Et nul, sous le marteau dont la forge résonne,
Humblement, d’une main pieuse, ne façonne,
Dans l’argent malléable ou dans l’or souverain,
La face fabuleuse ou le profil divin.
Pourquoi n’as-tu donc pas, comme les autres hommes,
Oublieux, oublié les noms dont on nous nomme ?
Pourquoi nous cherches-tu toujours, cher obstiné,
Toujours, sur notre trace invisible, acharné ?

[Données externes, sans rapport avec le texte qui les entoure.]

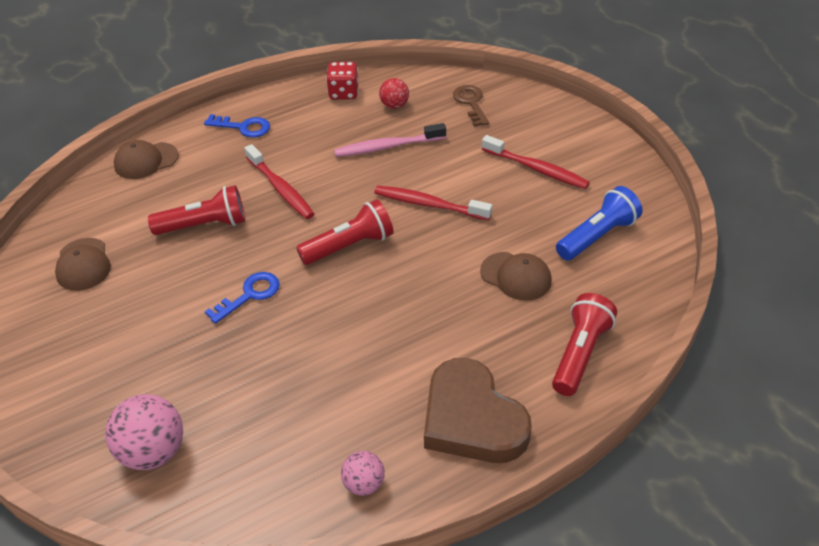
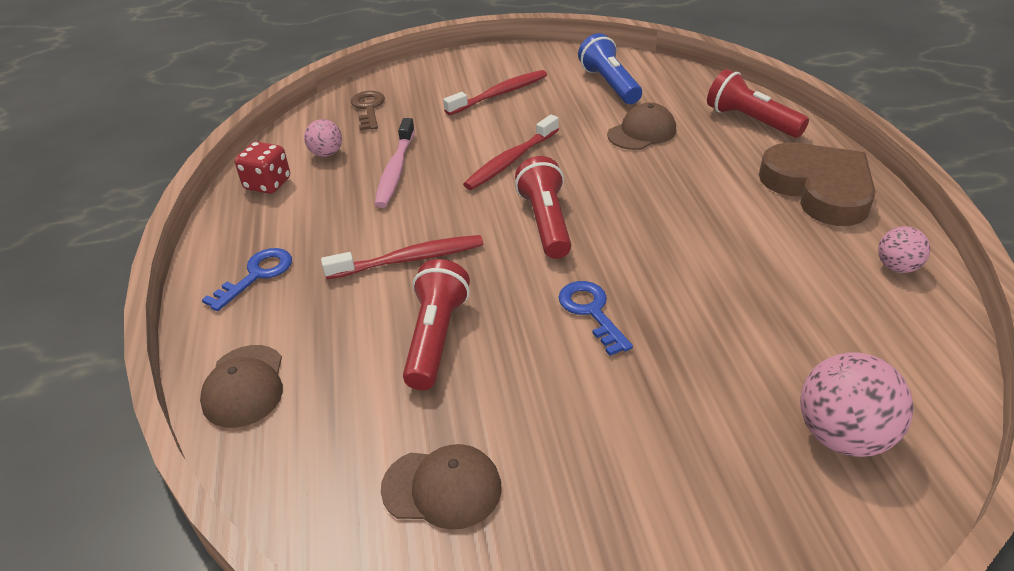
camera: 70 degrees left, 5 degrees down
(394, 105) = (326, 154): red ball -> pink ball
(471, 103) = (368, 108): brown key -> brown key turned 75 degrees clockwise
(472, 419) = (818, 189): brown heart -> brown heart turned 105 degrees counterclockwise

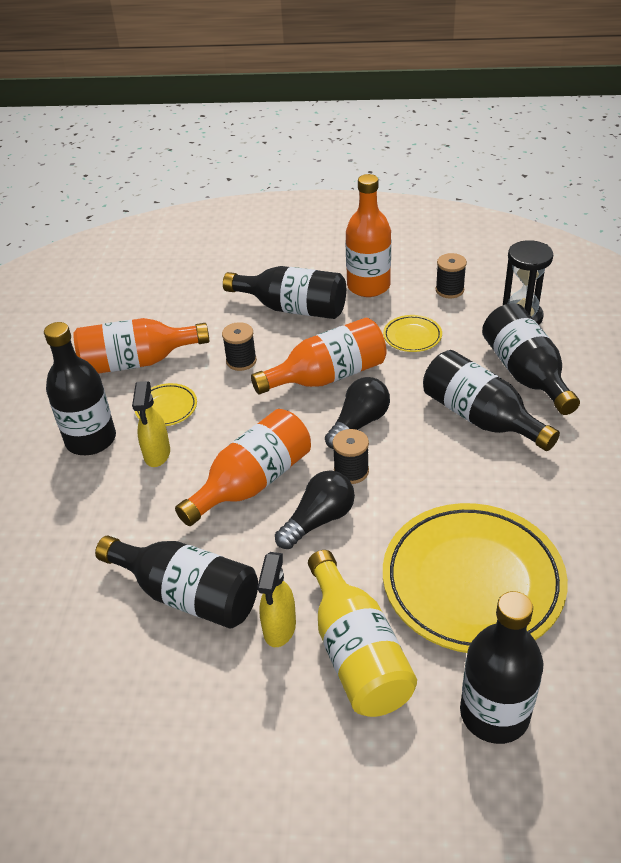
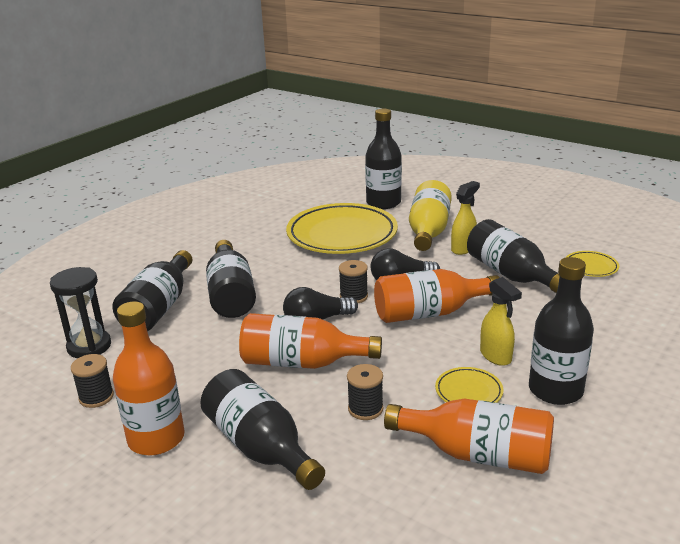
camera: 150 degrees left, 15 degrees down
(157, 454) = (496, 356): yellow spray bottle -> yellow spray bottle turned 120 degrees clockwise
(412, 336) = (192, 367): yellow plate -> yellow plate (591, 267)

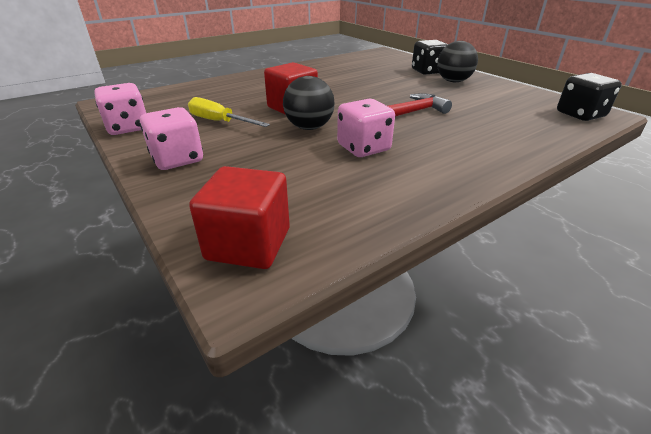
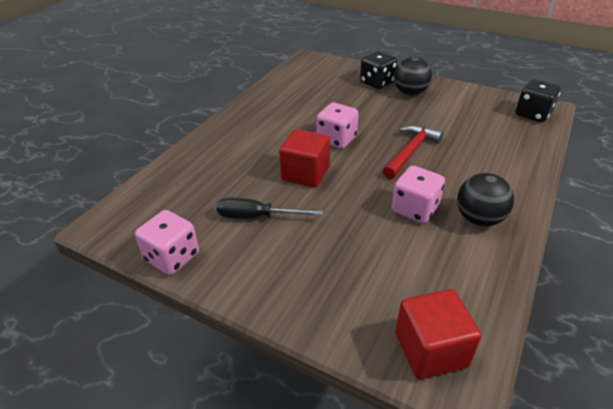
camera: 25 degrees left, 5 degrees up
(177, 159) = (274, 282): pink dice -> pink dice (337, 139)
(219, 122) = (257, 217): yellow screwdriver -> black screwdriver
(309, 127) = (347, 197): black ball -> black ball (479, 219)

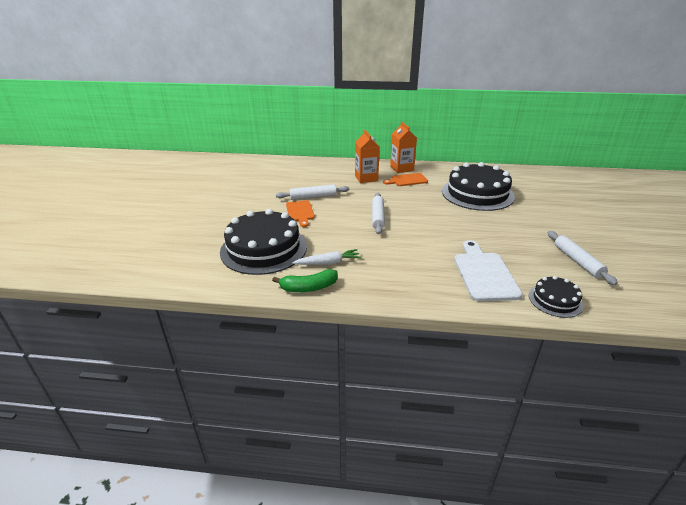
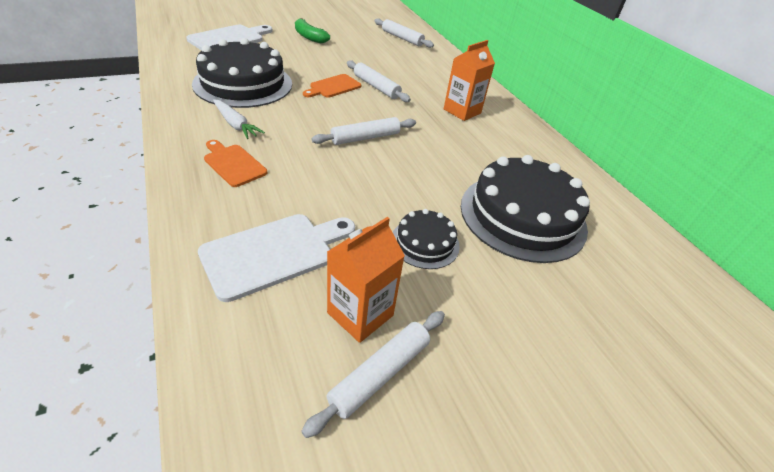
camera: 55 degrees right, 10 degrees up
(167, 241) = (229, 39): none -> white cutting board
(245, 168) = (402, 38): none -> white rolling pin
(309, 287) = (181, 123): green banana -> green banana (309, 37)
(402, 168) = (524, 133): orange carton -> orange carton (360, 314)
(407, 180) = (493, 143): orange cutting board -> orange cutting board (233, 164)
(555, 300) = (232, 346): black cake -> black cake (425, 243)

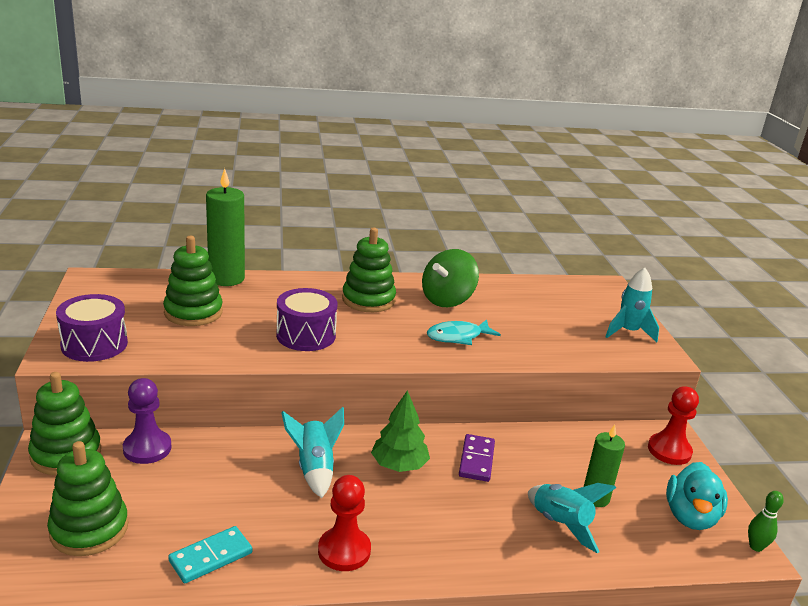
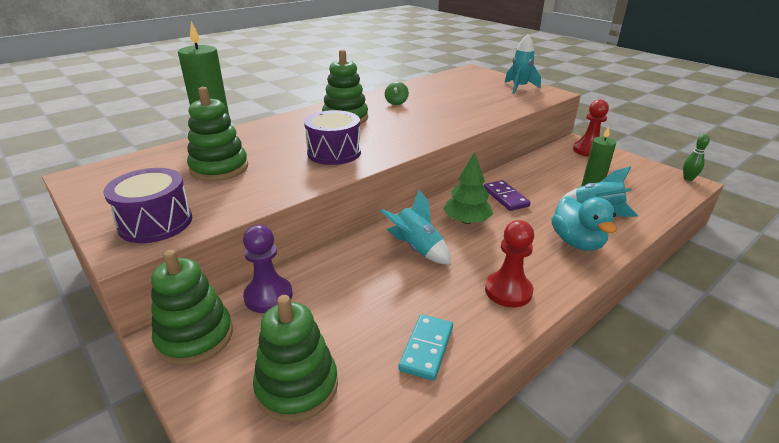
camera: 30 degrees left, 5 degrees up
(447, 300) = (396, 103): green spinning top -> green spinning top, size x0.49
(458, 337) = (435, 120): turquoise fish -> none
(690, 516) = (643, 178): turquoise duck -> turquoise duck (577, 242)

Ne saurais-tu sans nous trouver la terre belle
Et fertile ? L’est-elle moins sans que Cybèle
La parcoure, ô pieux Ami ? Toute la Mer
Ne chante-t-elle plus d’un flot toujours amer
Sa plainte langoureuse et sa sonore joie
Sans qu’à travers le vent qui l’apporte tu croies
Entendre en sa rumeur t’appeler à leurs bras
Les Sirènes ? Que veux-tu donc ? N’es-tu donc pas
Heureux que le troupeau tout entier t’appartienne
Sans avoir à livrer aux Déesses Gardiennes
Ta plus blanche génisse ou ton plus noir bélier ?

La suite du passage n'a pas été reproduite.